Penguatan IHSG didorong kenaikan saham-saham berkapitalisasi besar, seperti AMMN (+10,71%), BBCA (+1,24%), BBRI (+1,38%), MDKA (+8,87%), MORA (+5,25%), PTRO (+7,40%), & DEWA (+7,95%).
IHSG berhasil menguat sebanyak tiga hari beruntun diawal tahun 2026 didorong optimisme investor terhadap fenomena January Effect dan apresiasi terhadap nilai tukar rupiah.
Dari sisi kebijakan, Pemerintah melalui PMK No.90/2025 resmi memperpanjang insentif PPN DTP bagi sektor properti sebesar 100% hingga akhir 2026.
Insentif ini berlaku untuk pembelian rumah tapak dan rumah susun dengan harga jual maksimal masing–masing sebesar Rp2 M dan Rp5 M.
Sementara itu, Wall Street tadi malam ditutup menguat, seperti DJIA (+0,99%), S&P 500 (+0,62%), & Nasdaq (+0,32%).
Penguatan tersebut didorong ekspektasi beberapa pemotongan suku bunga oleh Federal Reserve terus mendukung prospek pertumbuhan laba.
Sektor semikonduktor memimpin kenaikan setelah jeda singkat, dengan saham Micron, Texas Instruments, Analog Devices, dan NXP naik antara +5,6% hingga +10%.
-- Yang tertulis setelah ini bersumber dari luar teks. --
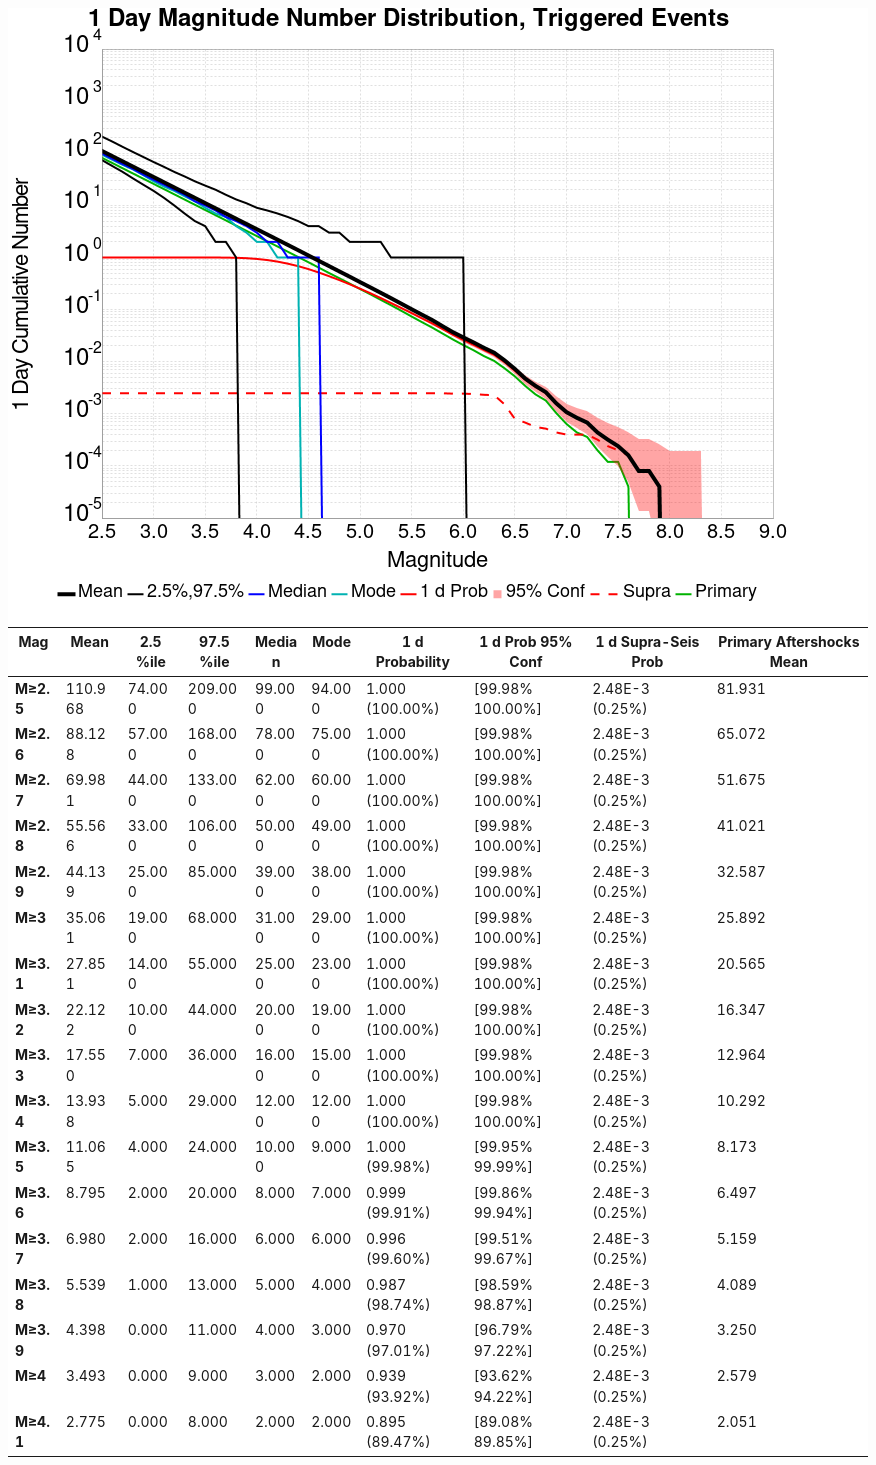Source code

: ![MFD Plot](plots/1d_mag_num_cumulative_triggered.png)

| Mag | Mean | 2.5 %ile | 97.5 %ile | Median | Mode | 1 d Probability | 1 d Prob 95% Conf | 1 d Supra-Seis Prob | Primary Aftershocks Mean |
|-----|-----|-----|-----|-----|-----|-----|-----|-----|-----|
| **M&ge;2.5** | 110.968 | 74.000 | 209.000 | 99.000 | 94.000 | 1.000 (100.00%) | [99.98% 100.00%] | 2.48E-3 (0.25%) | 81.931 |
| **M&ge;2.6** | 88.128 | 57.000 | 168.000 | 78.000 | 75.000 | 1.000 (100.00%) | [99.98% 100.00%] | 2.48E-3 (0.25%) | 65.072 |
| **M&ge;2.7** | 69.981 | 44.000 | 133.000 | 62.000 | 60.000 | 1.000 (100.00%) | [99.98% 100.00%] | 2.48E-3 (0.25%) | 51.675 |
| **M&ge;2.8** | 55.566 | 33.000 | 106.000 | 50.000 | 49.000 | 1.000 (100.00%) | [99.98% 100.00%] | 2.48E-3 (0.25%) | 41.021 |
| **M&ge;2.9** | 44.139 | 25.000 | 85.000 | 39.000 | 38.000 | 1.000 (100.00%) | [99.98% 100.00%] | 2.48E-3 (0.25%) | 32.587 |
| **M&ge;3** | 35.061 | 19.000 | 68.000 | 31.000 | 29.000 | 1.000 (100.00%) | [99.98% 100.00%] | 2.48E-3 (0.25%) | 25.892 |
| **M&ge;3.1** | 27.851 | 14.000 | 55.000 | 25.000 | 23.000 | 1.000 (100.00%) | [99.98% 100.00%] | 2.48E-3 (0.25%) | 20.565 |
| **M&ge;3.2** | 22.122 | 10.000 | 44.000 | 20.000 | 19.000 | 1.000 (100.00%) | [99.98% 100.00%] | 2.48E-3 (0.25%) | 16.347 |
| **M&ge;3.3** | 17.550 | 7.000 | 36.000 | 16.000 | 15.000 | 1.000 (100.00%) | [99.98% 100.00%] | 2.48E-3 (0.25%) | 12.964 |
| **M&ge;3.4** | 13.938 | 5.000 | 29.000 | 12.000 | 12.000 | 1.000 (100.00%) | [99.98% 100.00%] | 2.48E-3 (0.25%) | 10.292 |
| **M&ge;3.5** | 11.065 | 4.000 | 24.000 | 10.000 | 9.000 | 1.000 (99.98%) | [99.95% 99.99%] | 2.48E-3 (0.25%) | 8.173 |
| **M&ge;3.6** | 8.795 | 2.000 | 20.000 | 8.000 | 7.000 | 0.999 (99.91%) | [99.86% 99.94%] | 2.48E-3 (0.25%) | 6.497 |
| **M&ge;3.7** | 6.980 | 2.000 | 16.000 | 6.000 | 6.000 | 0.996 (99.60%) | [99.51% 99.67%] | 2.48E-3 (0.25%) | 5.159 |
| **M&ge;3.8** | 5.539 | 1.000 | 13.000 | 5.000 | 4.000 | 0.987 (98.74%) | [98.59% 98.87%] | 2.48E-3 (0.25%) | 4.089 |
| **M&ge;3.9** | 4.398 | 0.000 | 11.000 | 4.000 | 3.000 | 0.970 (97.01%) | [96.79% 97.22%] | 2.48E-3 (0.25%) | 3.250 |
| **M&ge;4** | 3.493 | 0.000 | 9.000 | 3.000 | 2.000 | 0.939 (93.92%) | [93.62% 94.22%] | 2.48E-3 (0.25%) | 2.579 |
| **M&ge;4.1** | 2.775 | 0.000 | 8.000 | 2.000 | 2.000 | 0.895 (89.47%) | [89.08% 89.85%] | 2.48E-3 (0.25%) | 2.051 |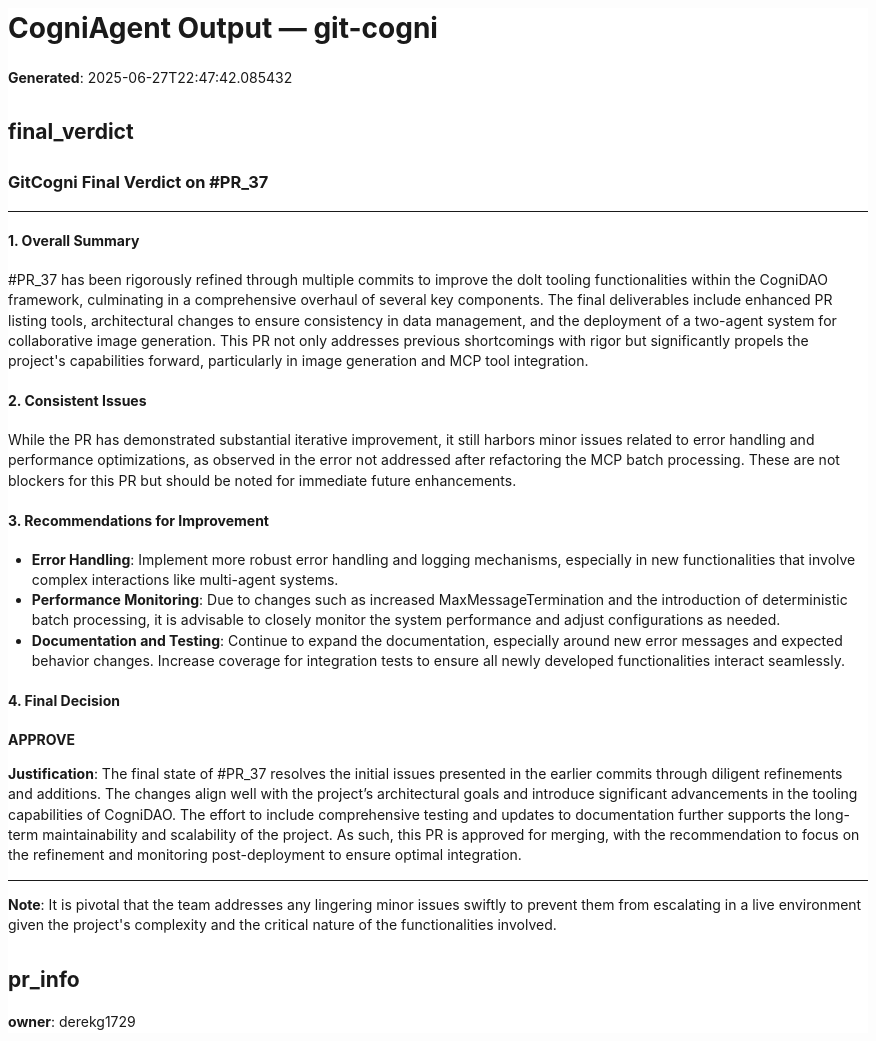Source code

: # CogniAgent Output — git-cogni

**Generated**: 2025-06-27T22:47:42.085432

## final_verdict
### GitCogni Final Verdict on #PR_37

---

#### 1. **Overall Summary**
#PR_37 has been rigorously refined through multiple commits to improve the dolt tooling functionalities within the CogniDAO framework, culminating in a comprehensive overhaul of several key components. The final deliverables include enhanced PR listing tools, architectural changes to ensure consistency in data management, and the deployment of a two-agent system for collaborative image generation. This PR not only addresses previous shortcomings with rigor but significantly propels the project's capabilities forward, particularly in image generation and MCP tool integration.

#### 2. **Consistent Issues**
While the PR has demonstrated substantial iterative improvement, it still harbors minor issues related to error handling and performance optimizations, as observed in the error not addressed after refactoring the MCP batch processing. These are not blockers for this PR but should be noted for immediate future enhancements.

#### 3. **Recommendations for Improvement**
- **Error Handling**: Implement more robust error handling and logging mechanisms, especially in new functionalities that involve complex interactions like multi-agent systems.
- **Performance Monitoring**: Due to changes such as increased MaxMessageTermination and the introduction of deterministic batch processing, it is advisable to closely monitor the system performance and adjust configurations as needed.
- **Documentation and Testing**: Continue to expand the documentation, especially around new error messages and expected behavior changes. Increase coverage for integration tests to ensure all newly developed functionalities interact seamlessly.

#### 4. **Final Decision**
**APPROVE**

**Justification**: The final state of #PR_37 resolves the initial issues presented in the earlier commits through diligent refinements and additions. The changes align well with the project’s architectural goals and introduce significant advancements in the tooling capabilities of CogniDAO. The effort to include comprehensive testing and updates to documentation further supports the long-term maintainability and scalability of the project. As such, this PR is approved for merging, with the recommendation to focus on the refinement and monitoring post-deployment to ensure optimal integration. 

--- 

**Note**: It is pivotal that the team addresses any lingering minor issues swiftly to prevent them from escalating in a live environment given the project's complexity and the critical nature of the functionalities involved.

## pr_info
**owner**:
derekg1729
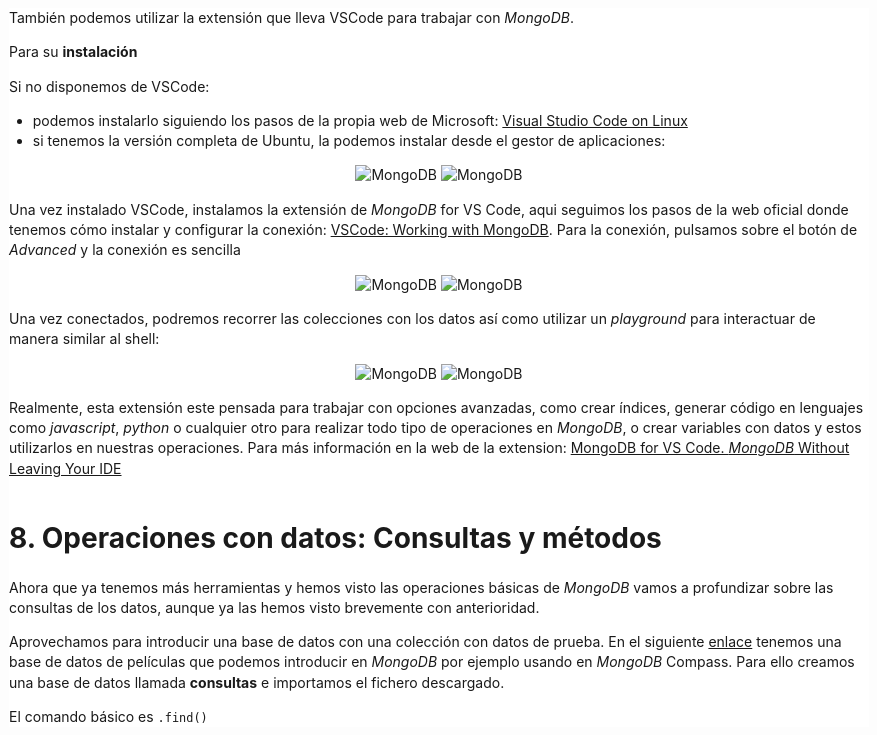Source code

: También podemos utilizar la extensión que lleva VSCode para trabajar con *MongoDB*.

Para su **instalación**

Si no disponemos de VSCode:
- podemos instalarlo siguiendo los pasos de la propia web de Microsoft: [Visual Studio Code on Linux](https://code.visualstudio.com/docs/setup/linux#_debian-and-ubuntu-based-distributions)
- si tenemos la versión completa de Ubuntu, la podemos instalar desde el gestor de aplicaciones:

<div align="center">
    <img src="../assets/images/MongoDB/MongoDB25.png" alt="MongoDB" width="20%" />
    <img src="../assets/images/MongoDB/MongoDB26.png" alt="MongoDB" width="50%" />
</div>

Una vez instalado VSCode, instalamos la extensión de *MongoDB* for VS Code, aqui seguimos los pasos de la web oficial donde tenemos cómo instalar y configurar la conexión: [VSCode: Working with MongoDB](https://code.visualstudio.com/docs/azure/mongodb). Para la conexión, pulsamos sobre el botón de *Advanced* y la conexión es sencilla

<div align="center">
    <img src="../assets/images/MongoDB/MongoDB27.png" alt="MongoDB" width="40%" />    
    <img src="../assets/images/MongoDB/MongoDB28.png" alt="MongoDB" width="40%" />
</div>

Una vez conectados, podremos recorrer las colecciones con los datos así como utilizar un *playground* para interactuar de manera similar al shell:

<div align="center">
    <img src="../assets/images/MongoDB/MongoDB29.png" alt="MongoDB" width="40%" />    
    <img src="../assets/images/MongoDB/MongoDB30.png" alt="MongoDB" width="40%" />
</div>

Realmente, esta extensión este pensada para trabajar con opciones avanzadas, como crear índices, generar código en lenguajes como *javascript*, *python* o cualquier otro para realizar todo tipo de operaciones en *MongoDB*, o crear variables con datos y estos utilizarlos en nuestras operaciones. Para más información en la web de la extension: [MongoDB for VS Code. *MongoDB* Without Leaving Your IDE](https://www.mongodb.com/products/tools/vs-code)


# 8. Operaciones con datos: Consultas y métodos

Ahora que ya tenemos más herramientas y hemos visto las operaciones básicas de *MongoDB* vamos a profundizar sobre las consultas de los datos, aunque ya las hemos visto brevemente con anterioridad.

Aprovechamos para introducir una base de datos con una colección con datos de prueba. En el siguiente [enlace](https://www.w3resource.com/mongodb-exercises/mongodb-sample-dataset/sample_mflix/movies.zip) tenemos una base de datos de películas que podemos introducir en *MongoDB* por ejemplo usando en *MongoDB* Compass. Para ello creamos una base de datos llamada **consultas** e importamos el fichero descargado.

El comando básico es `.find()`
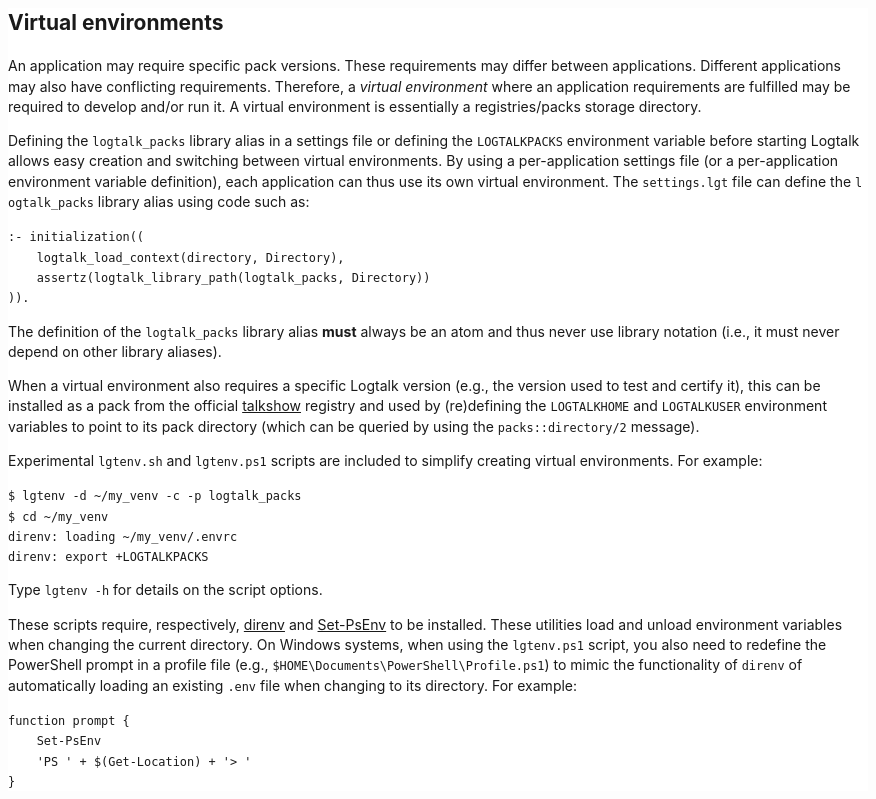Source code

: Virtual environments
--------------------

An application may require specific pack versions. These requirements may
differ between applications. Different applications may also have conflicting
requirements. Therefore, a _virtual environment_ where an application
requirements are fulfilled may be required to develop and/or run it. A virtual
environment is essentially a registries/packs storage directory.

Defining the `logtalk_packs` library alias in a settings file or defining
the `LOGTALKPACKS` environment variable before starting Logtalk allows easy
creation and switching between virtual environments. By using a per-application
settings file (or a per-application environment variable definition), each
application can thus use its own virtual environment. The `settings.lgt` file
can define the `logtalk_packs` library alias using code such as:

	:- initialization((
		logtalk_load_context(directory, Directory),
		assertz(logtalk_library_path(logtalk_packs, Directory))
	)).

The definition of the `logtalk_packs` library alias **must** always be an
atom and thus never use library notation (i.e., it must never depend on other
library aliases).

When a virtual environment also requires a specific Logtalk version (e.g., the
version used to test and certify it), this can be installed as a pack from
the official [talkshow](https://github.com/LogtalkDotOrg/talkshow) registry
and used by (re)defining the `LOGTALKHOME` and `LOGTALKUSER` environment
variables to point to its pack directory (which can be queried by using the
`packs::directory/2` message).

Experimental `lgtenv.sh` and `lgtenv.ps1` scripts are included to simplify
creating virtual environments. For example:

	$ lgtenv -d ~/my_venv -c -p logtalk_packs
	$ cd ~/my_venv
	direnv: loading ~/my_venv/.envrc
	direnv: export +LOGTALKPACKS

Type `lgtenv -h` for details on the script options.

These scripts require, respectively, [direnv](https://github.com/direnv/direnv)
and [Set-PsEnv](https://github.com/rajivharris/Set-PsEnv) to be installed.
These utilities load and unload environment variables when changing the current
directory. On Windows systems, when using the `lgtenv.ps1` script, you also
need to redefine the PowerShell prompt in a profile file
(e.g., `$HOME\Documents\PowerShell\Profile.ps1`) to mimic the functionality of
`direnv` of automatically loading an existing `.env` file when changing to its
directory. For example:

	function prompt {
	    Set-PsEnv
	    'PS ' + $(Get-Location) + '> '
	}
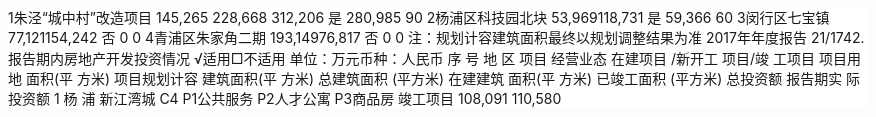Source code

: 1朱泾“城中村”改造项目
145,265
228,668
312,206
是
280,985
90
2杨浦区科技园北块
53,969118,731
是
59,366
60
3闵行区七宝镇
77,121154,242
否
0
0
4青浦区朱家角二期
193,14976,817
否
0
0
注：规划计容建筑面积最终以规划调整结果为准
2017年年度报告
21/1742.报告期内房地产开发投资情况
√适用□不适用
单位：万元币种：人民币
序
号
地
区
项目
经营业态
在建项目
/新开工
项目/竣
工项目
项目用地
面积(平
方米)
项目规划计容
建筑面积(平
方米)
总建筑面积
(平方米)
在建建筑
面积(平
方米)
已竣工面积
(平方米)
总投资额
报告期实
际投资额
1
杨
浦
新江湾城
C4
P1公共服务
P2人才公寓
P3商品房
竣工项目
108,091
110,580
Sektor kesehatan juga rebound, dengan Eli Lilly dan UnitedHealth masing-masing naik +2,2% dan +2%.
Pasar tetap cenderung tidak terpengaruh oleh penangkapan pemimpin Venezuela oleh Amerika Serikat, dengan perhitungan bahwa insiden tersebut tidak akan menimbulkan goncangan regional yang berkepanjangan, meskipun terus mengubah posisi pasar energi.
“Menyikapi beragam kondisi tersebut, pada perdagangan hari ini, IHSG diperkirakan cenderung bergerak di zona hijau, walaupun ruang terjadinya take profit terbuka cukup lebar pasca berhasil membentuk all time high (ATH),” sebut analis FAC Sekuritas dalam riset Rabu (07/1).